Bild: Wäre er jetzt der richtige Mann für die rechtspopulistische Wende der F…
Das Jahr 2010 war für den parteipolitischen Liberalismus in Deutschland ein
denkbar freudloses. Ist die FDP überhaupt noch als eine liberale Partei zu
charakterisieren? Was in aller Welt hat diese Partei der besser
verdienenden Schnösel noch mit den großen Traditionen des Liberalismus zu
tun, mit eigensinnigen Diskursen, widerborstiger Zivilgesellschaftlichkeit
und couragierter Aufklärung?
Indes: Der Liberalismus in Deutschland stand nie für diese schönen
Tugenden. Unternehmen wir einen kleinen geschichtlichen Exkurs.
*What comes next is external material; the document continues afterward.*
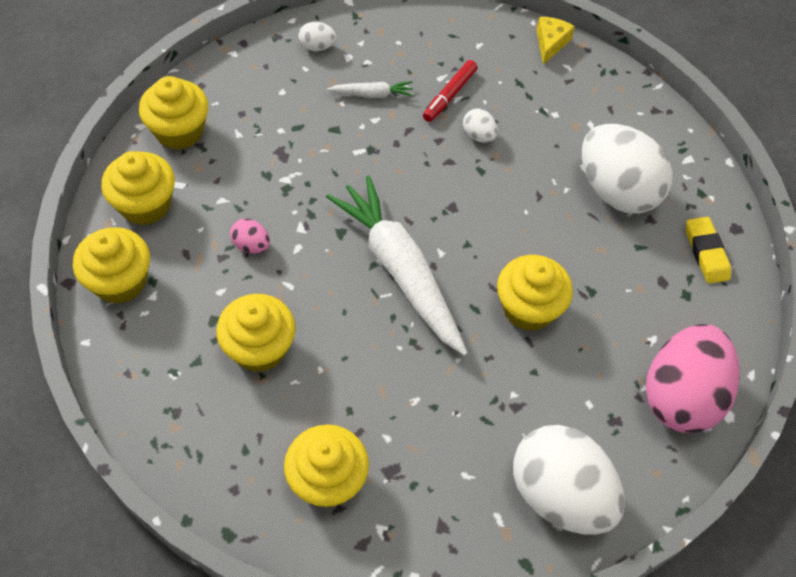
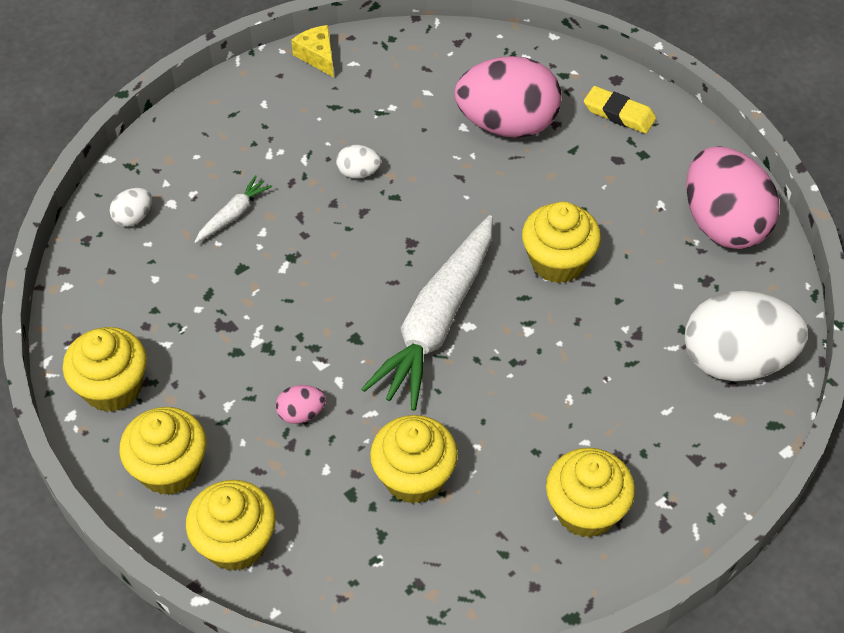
camera: 45 degrees left, 5 degrees down
(400, 270) = (436, 322): white carrot -> white carrot turned 75 degrees counterclockwise
(449, 95) = (295, 162): red marker -> none
(616, 190) = (507, 124): white egg -> pink egg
Im gesamten 19. Jahrhundert, also, als parteipolitisch alles begann, waren
die Liberalen keineswegs lupenrein demokratisch gesinnte Republikaner. Das
allgemeine Wahlrecht lehnten sie ab. Die Liberalen fürchteten sich vor
einer Herrschaft des Pöbels. Daher lautete ihr Programm: Nur die Stimme von
Bürger mit Besitz und Bildung sollte zählen.
Später dann kooperierte die Mehrheit der Liberalen mit Bismarck. Die
Einheit der Nation und koloniale Größe war den Liberalen Herzenssache. Das
trieb sie um, nicht der Schutz der individuellen Freiheit. Zwischen den
1870er und 1940er Jahren schlitterte der Liberalismus europaweit in eine
tiefe Krise. Die Jugend des europäischen Bürgertums wandte sich verächtlich
vom liberaleren Individualismus ab und den dynamisch-populistischen
Kampfbewegungen von rechts zu. In Deutschland wurden die frühen Hochburgen
des Liberalismus zu Zentren der radikal-nationalistischen Formationen.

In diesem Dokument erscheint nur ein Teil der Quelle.